Das ist eine Auseinandersetzung, die nicht nur im Parlament stattfinden wird. Wir alle sind dazu berufen, deutlich Stellung zu beziehen. Ich habe vor Kurzem feststellen müssen, dass ich Tür an Tür mit einem AfD-Mitglied wohne. Meine Nachbarin ist nicht bloß AfD-Wählerin. Sie ist Mitglied im hiesigen Kreisvorstand der AfD. Meine Nachbarin hat den gleichen Beruf wie ich. Sie ist Rechtsanwältin. Ein Organ der Rechtspflege. Auf unsere Verfassung vereidigt. Von ihrer politischen Gesinnung habe ich erfahren, als ich sie nachts bei der Heimfahrt dabei sah, wie sie ein Wahlplakat der AfD in unserer Straße anbrachte. Das lässt mich hoffen.
Ich bilde mir ein, dass die Plakataktion im Schutz der Dunkelheit vielleicht ein Zeichen dafür ist, dass sich meine Nachbarin bewusst ist, dass sie mit Nazis sympathisiert, dass sie Nazis in der politischen Arbeit unterstützt. Ich bin davon überzeugt, dass ich kein Verständnis für ihre politische Gesinnung haben muss, dass ich nicht versuchen muss, sie zu verstehen. Ich muss ihr zeigen und deutlich machen, dass dieser Impuls der Scham, diese Flucht in die Anonymität, in die Dunkelheit der Nacht absolut berechtigt sind. Dass meine Nachbarin mit ihrer Sympathie für Nazis keinen Platz in der Mitte unserer Gesellschaft haben darf.
Und als Muslime muss uns klar werden, dass unser Engagement für Deutschland eine Selbstverständlichkeit sein muss. Wir müssen uns unser Land aneignen. Wir müssen Verantwortung für Deutschland übernehmen. Keine noch so weitgehende Anpassung oder Loyalität wird uns davor bewahren, Ziel menschenverachtender Ausgrenzung und Anfeindung zu werden. Auch das ist die Lehre aus unserer deutschen Geschichte.

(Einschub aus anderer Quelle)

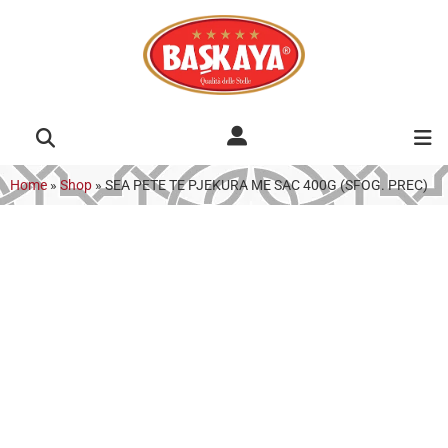
Home
»
Shop
»
SEA PETE TE PJEKURA ME SAC 400G (SFOG. PREC)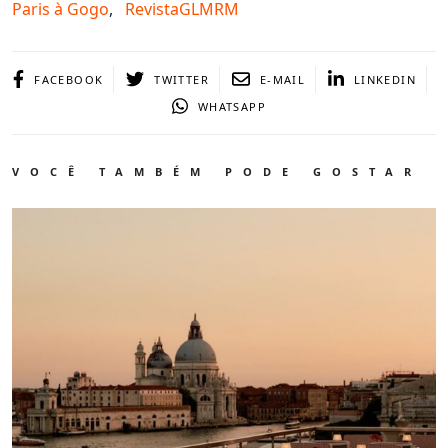
Paris à Gogo
,
RevistaGLMRM
FACEBOOK
TWITTER
E-MAIL
LINKEDIN
WHATSAPP
VOCÊ TAMBÉM PODE GOSTAR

Es geht nicht darum, dass andere für uns definieren, was Deutsch-Sein ausmacht. Niemand muss uns eine kulturelle Checkliste vorgeben, die wir dann Punkt für Punkt gehorsam abhaken. Nicht die uneingeschränkte Loyalität macht uns zu verantwortungsbewussten Deutschen, sondern – und auch das ist die Lehre aus unserer deutschen Geschichte – der Mut zum Widerspruch und die entschiedene Verteidigung unserer Rechts- und Gesellschaftsordnung gegen alle Feinde der Demokratie. Das setzt aber voraus, dass wir uns als engagierte Bürger Deutschlands begreifen. Dass wir dieses Land dafür lieben, was es aus seiner Geschichte gemacht hat und wie es zu seiner historischen Schuld steht.
Das setzt aber auch voraus, dass wir es mit der eben gleichen Berechtigung dafür tadeln, wenn es seine Geschichte wieder zu vergessen droht, sei es bei der Verschleierung staatlicher Schuld im NSU-Komplex oder sei es im falschen, verständnisvollen Umgang mit Nazis im Tarnkleid einer vermeintlich bürgerlichen Alternative.
Wir müssen uns mit dieser doppelten Leidenschaft dafür einsetzen, dass unser Deutschland die Heimat aller Menschen bleibt und wird, die in Frieden, Freiheit und Gleichberechtigung leben wollen.